Texto apresentado:
# # # #

Com a criação da União Cigana do RN, a questão cigana começou a ganhar visibilidade nos palcos públicos e políticos do estado. A representante Diana6se faz presente em todos os eventos e debates cujos assuntos girem em torno da etnia cigana e através dela as condições dos grupos vão sendo disseminadas.
Muitos grupos ciganos ainda vivem em extrema pobreza, em meio ao lixo, sem saneamento básico e moradia própria. E o que eles reinvidicam são apenas direitos básicos como qualquer outro cidadão. Não se advoga o reconhecimento de um estatuto particular para a população cigana, pois se admite que essa fórmula coloca as famílias em uma alteridade definitiva que reforça, a longo prazo, o seu isolamento, traduzido por um fechamento no polo da identidade cultural como a única garantia de assegurar a manutenção ou reprodução do grupo e repercutindo-se uma inadaptação crescente à mudança. O fechamento dos ciganos no polo da identidade cultural, em detrimento da sua participação na vida econômica e social e na sua capacitação para serem atores da sua própria vida, pode explicar-se por ser a única via ou a via mais fácil de construção da identidade pessoal, sobretudo para aqueles que não se podem definir por aquilo que fazem.
Trata-se de assumir a existência de diferenças sociais e culturais e de “defender um entendimento mais alargado da noção de integração social que não associe a pertença a uma sociedade, a um modelo salarial de inserção social” (Marques, 2005: 87), sobretudo quando se adota uma leitura da noção de exclusão, dificilmente aplicável à população cigana, traduzida no acesso ao rendimento por via do emprego e colocando a tônica na crise das solidariedades informais (Marques, 2005: 79-80). O mesmo é dizer que não se pode associar a noção de integração à subordinação daquelas diferenças a um grupo social e cultural maioritário, mas ela tem de ser encarada como um processo horizontal, não isento de conflito, de influências recíprocas entre todos os grupos sociais (Casa-Nova, 2002: 41).

# # # #

Tarefa proposta 1: Pode devolver sem alterações as linhas dos registros, começando na linha que contém "locality: Marianas Islands, Inarajan, area" e seguindo até o fim dos registros? Deixe as imagens de fora da resposta.

Dados para processamento:
# # # #

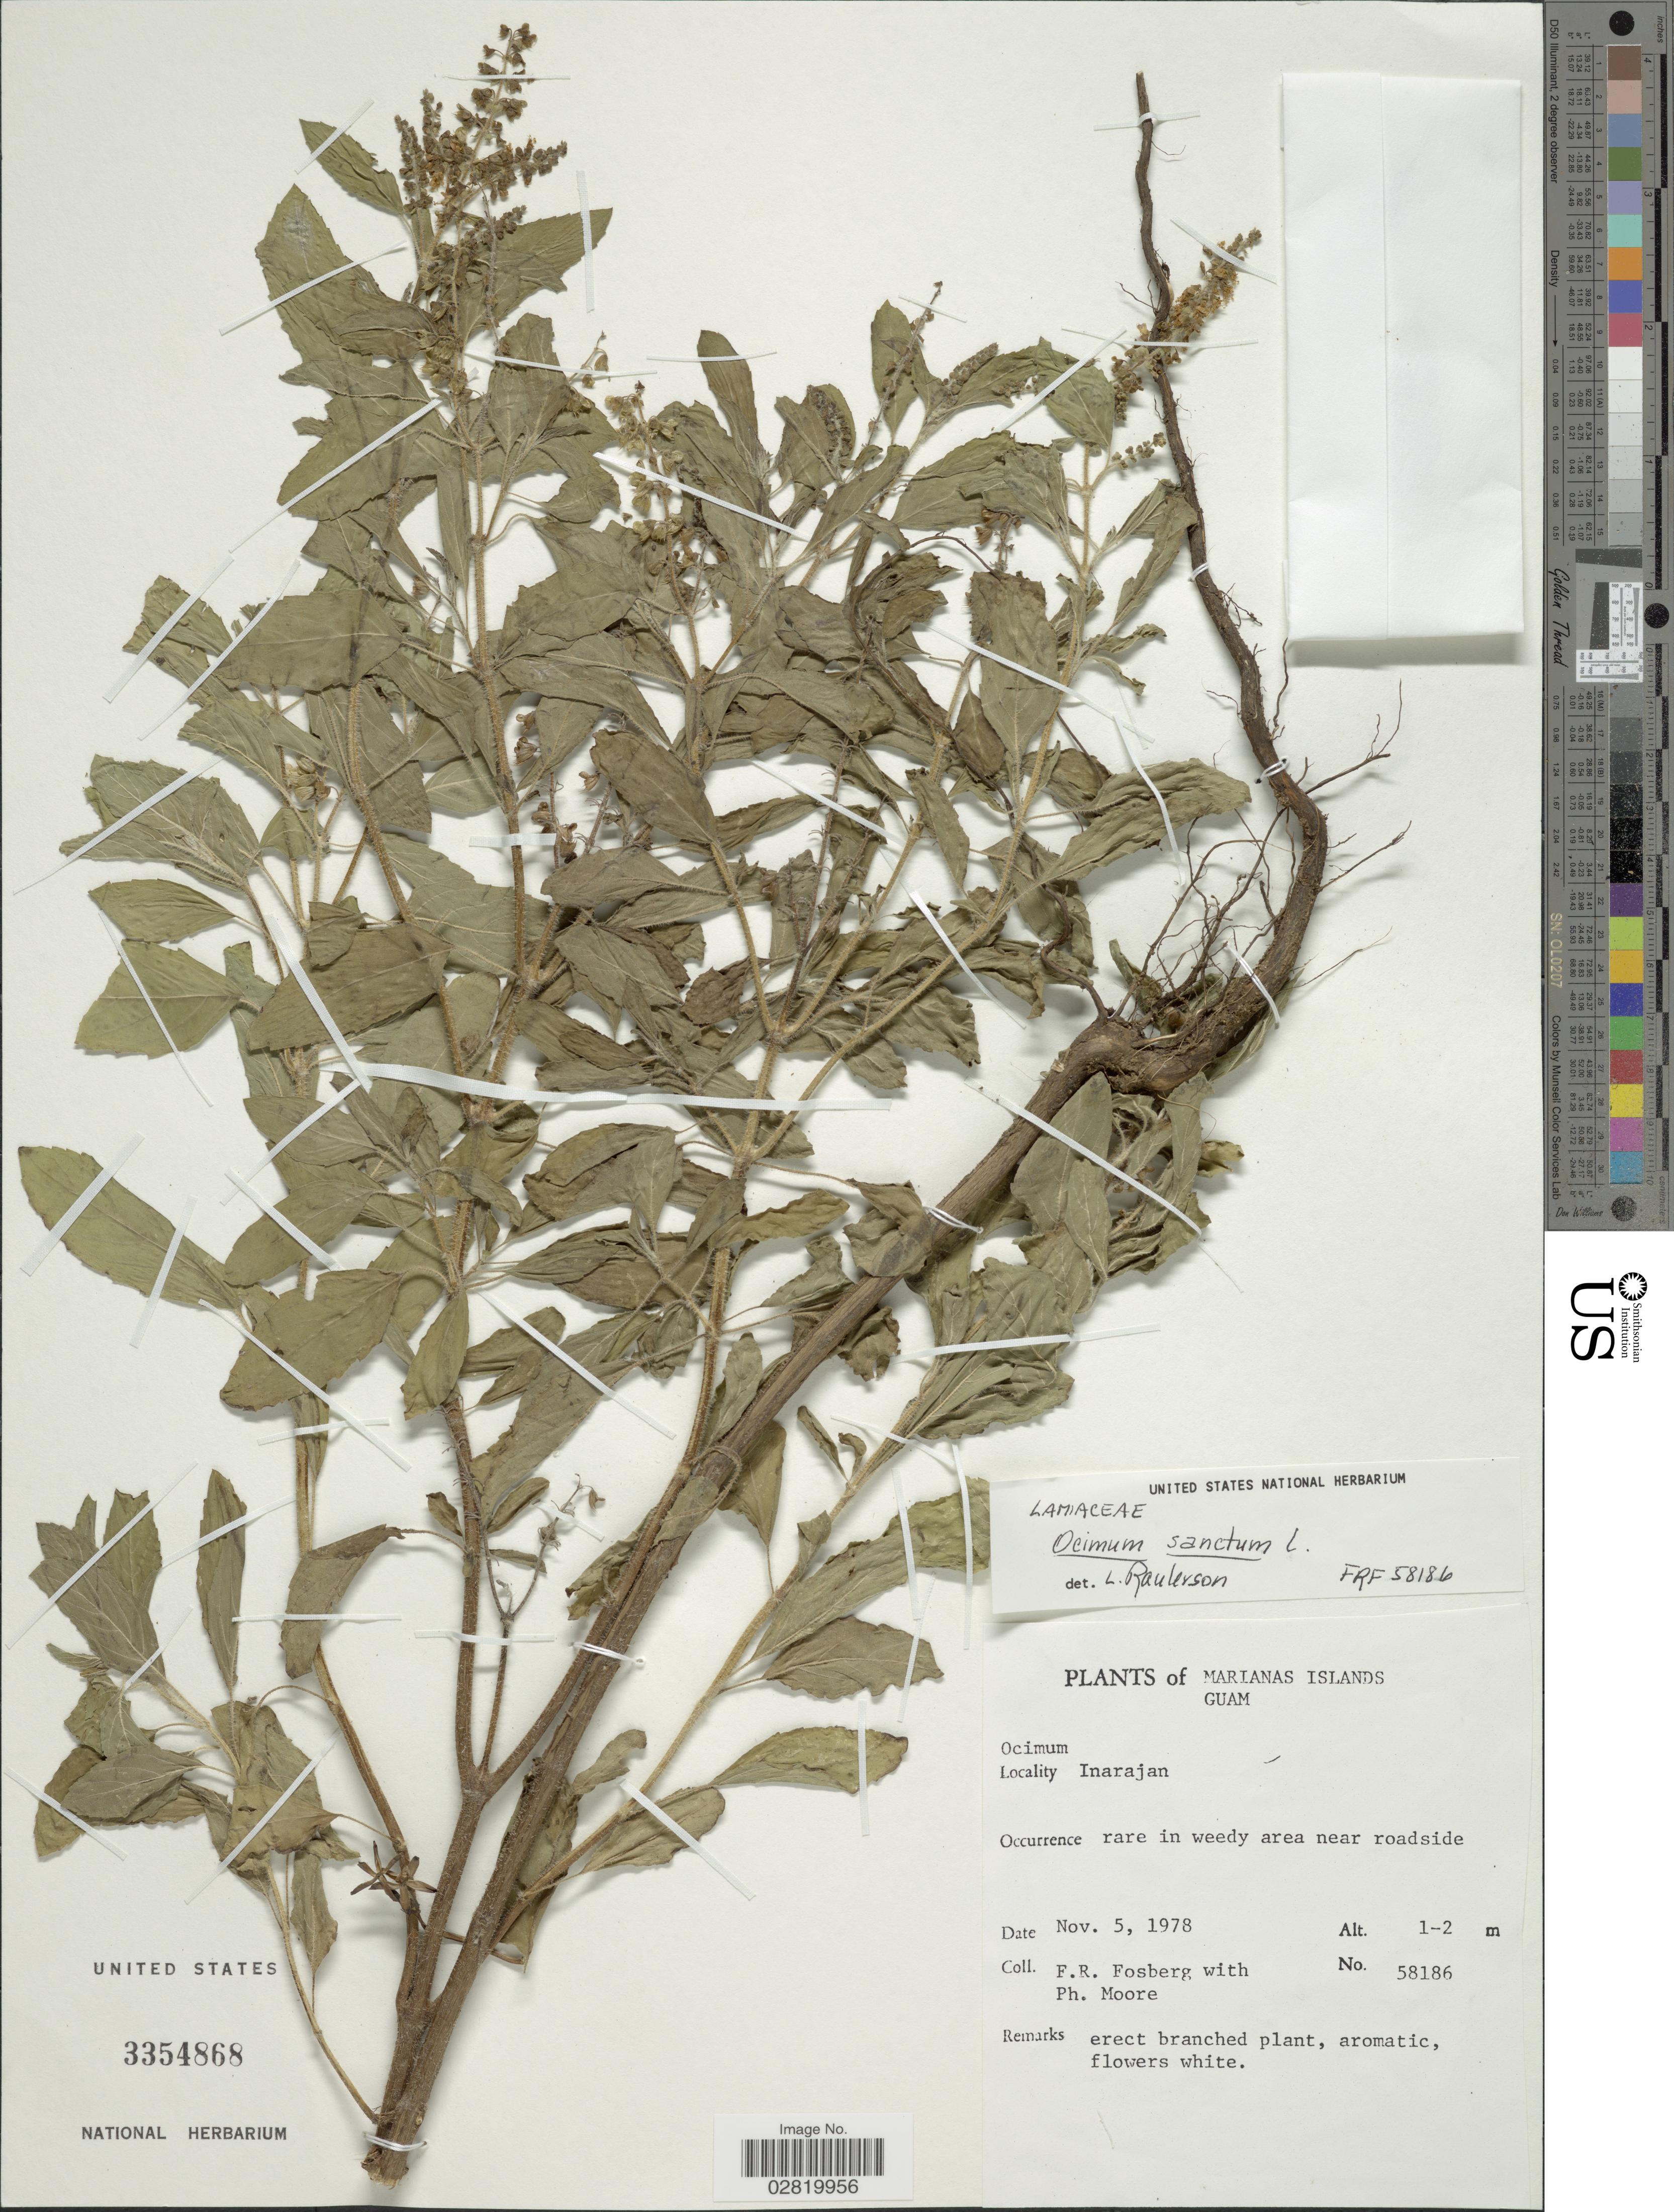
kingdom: Plantae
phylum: Tracheophyta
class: Magnoliopsida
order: Lamiales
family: Lamiaceae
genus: Ocimum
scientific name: Ocimum tenuiflorum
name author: L.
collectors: F. R. Fosberg & P. Moore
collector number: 58186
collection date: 1978-11-05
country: Guam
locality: Marianas Islands, Inarajan, area near roadside.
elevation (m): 1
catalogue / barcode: US 3354868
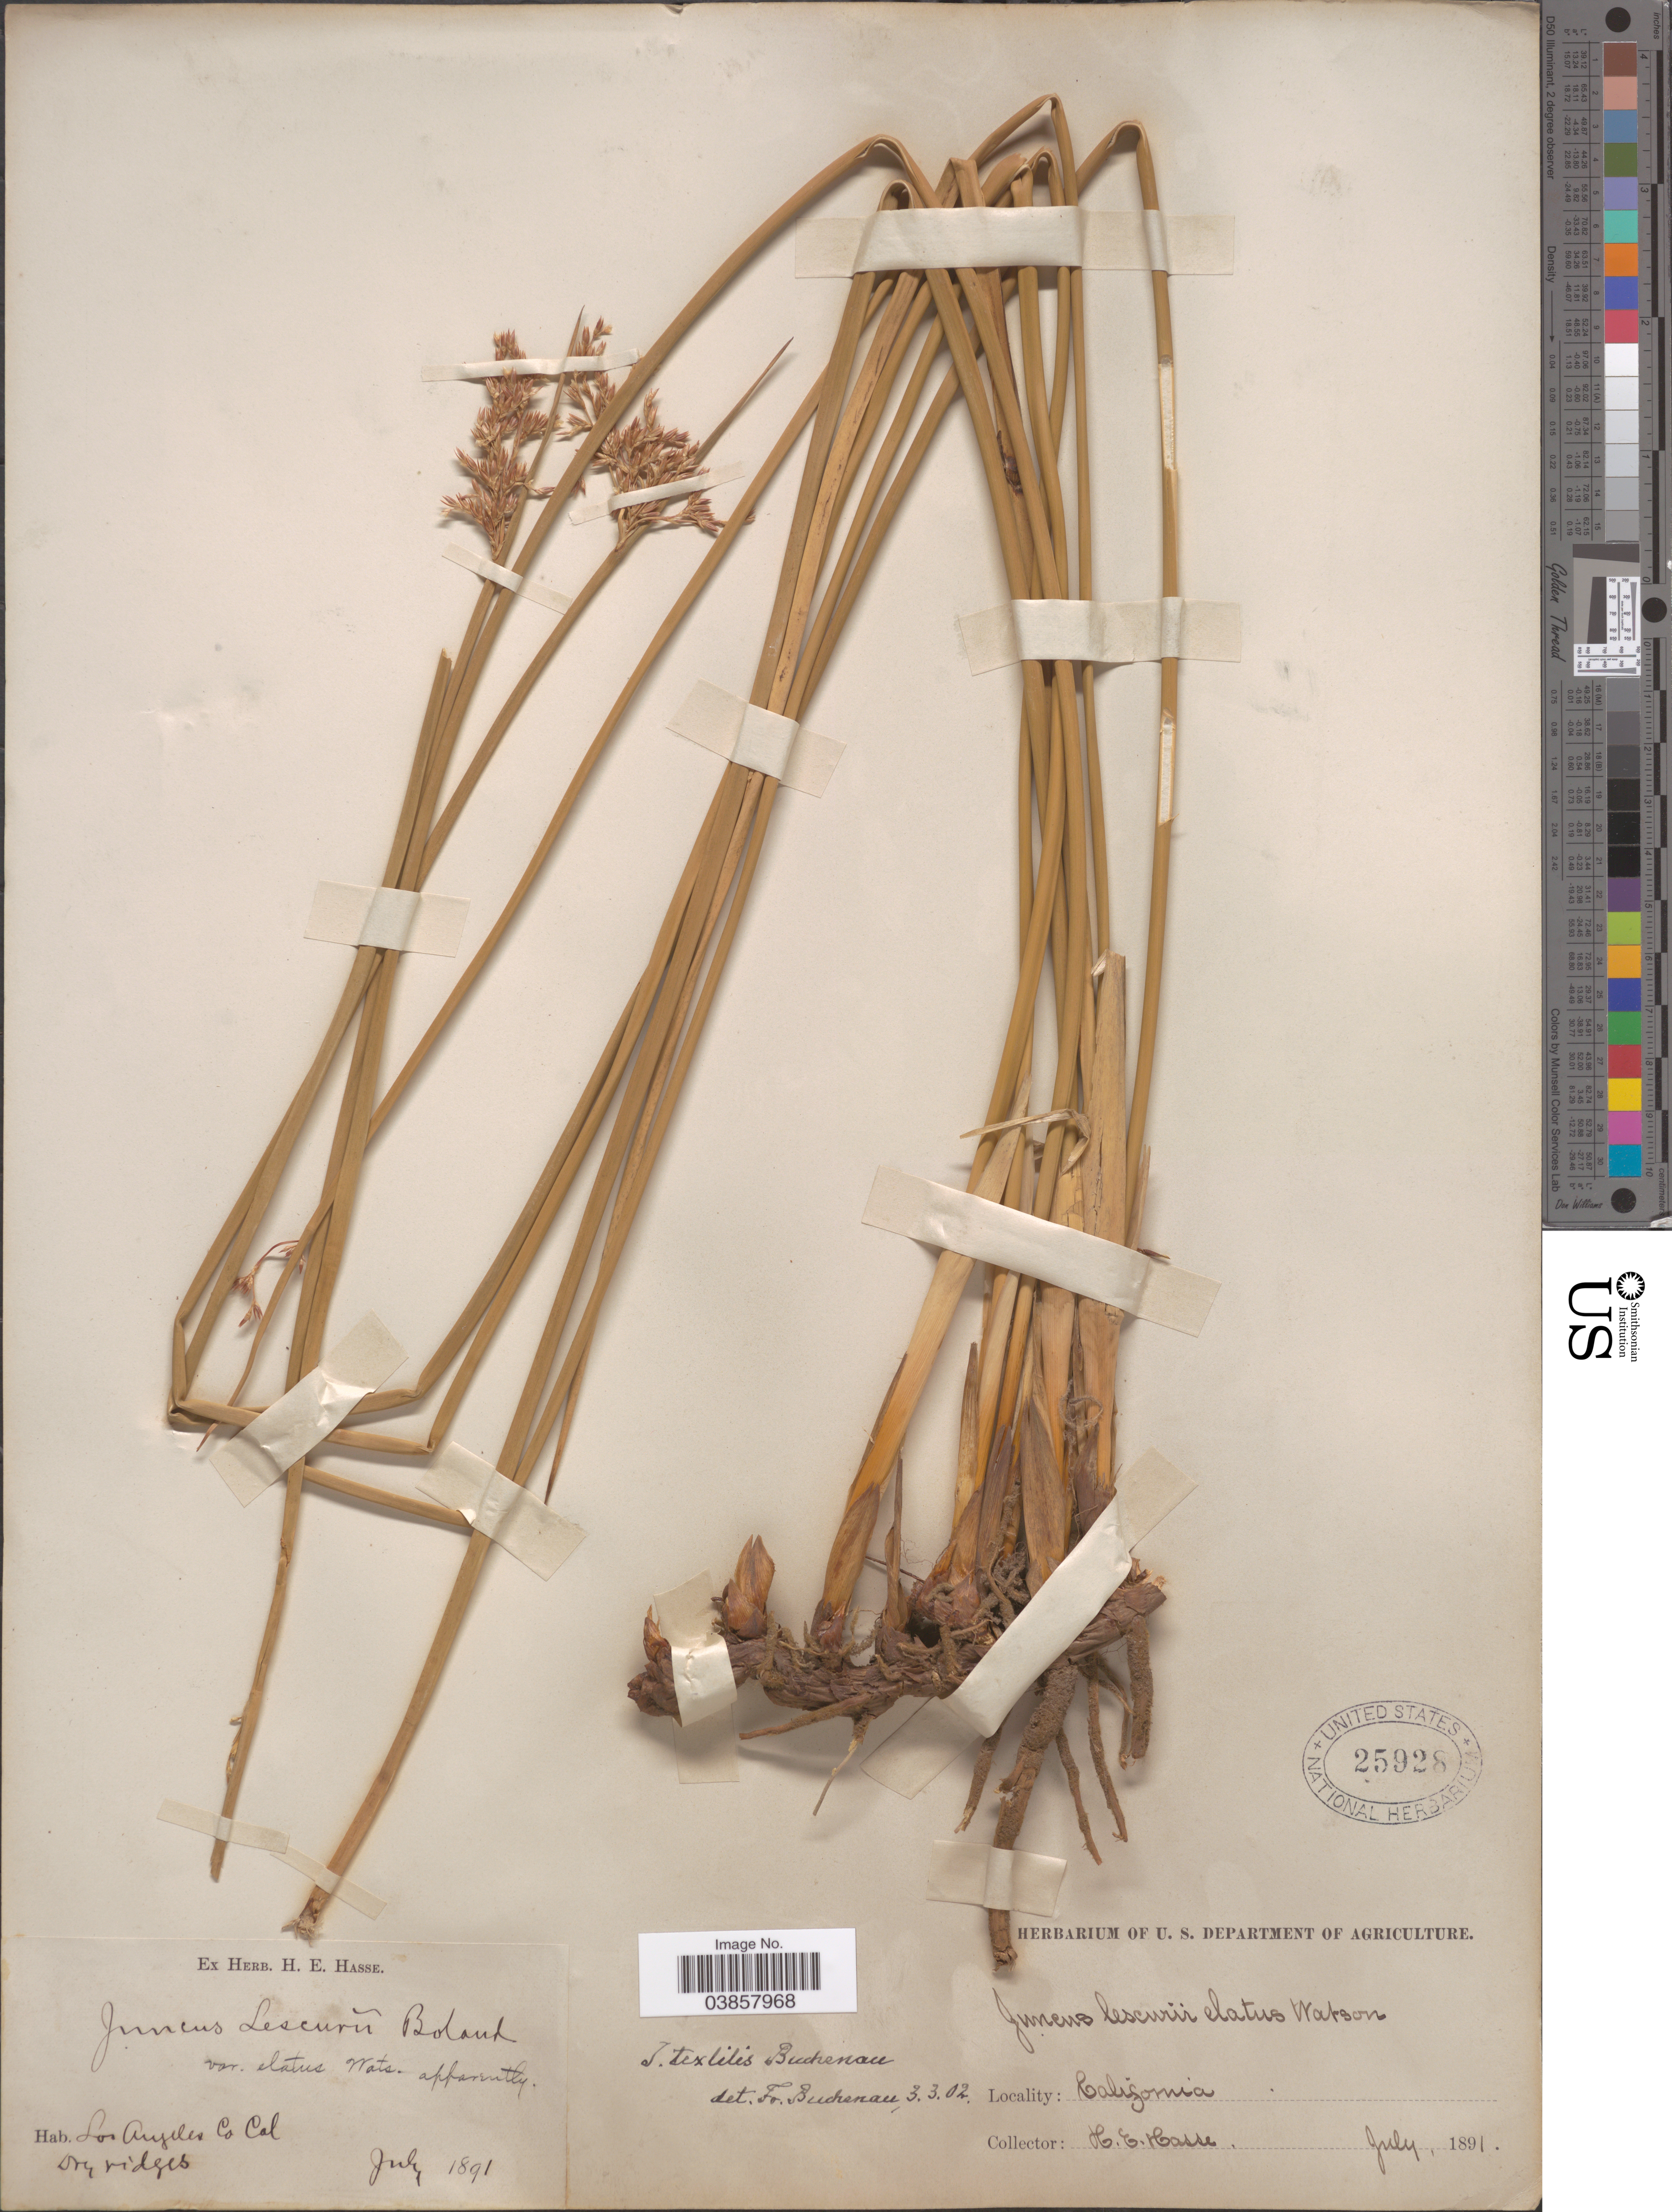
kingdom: Plantae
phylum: Tracheophyta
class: Liliopsida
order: Poales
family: Juncaceae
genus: Juncus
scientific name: Juncus textilis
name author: Buchenau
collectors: H. E. Hasse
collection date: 1891-07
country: United States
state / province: California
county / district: Los Angeles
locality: Los Angeles Co.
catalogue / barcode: US 25928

# # # #

Tarefa proposta 2: Pode dar continuidade ao texto sobre a questão cigana a partir do ponto em que ele termina?

Resultado esperado 1:
locality: Marianas Islands, Inarajan, area near roadside.
elevation (m): 1
catalogue / barcode: US 3354868
kingdom: Plantae
phylum: Tracheophyta
class: Liliopsida
order: Poales
family: Juncaceae
genus: Juncus
scientific name: Juncus textilis
name author: Buchenau
collectors: H. E. Hasse
collection date: 1891-07
country: United States
state / province: California
county / district: Los Angeles
locality: Los Angeles Co.
catalogue / barcode: US 25928

Resultado esperado 2:
Perante a constatação dessas diversidades socioculturais, torná-las politicamente significativas exige que se deixe de pensar a igualdade no interior de uma conceção lobal de injustiça que reenvia a uma situação estrutural de dominação e de exploração, para se passar para uma conceção de justiça social enquanto igualdade de oportunidades. Trata-se de assegurar uma participação igualitária no seio da competição social e de reter a noção de equidade que reconhece a pertinência política das especificidades culturais dos indivíduos, aceitando a ideia de um tratamento diferencial dos membros dessas coletividades, a partir do conhecimento da sua situação e dos contextos e processos que produzem as desigualdades.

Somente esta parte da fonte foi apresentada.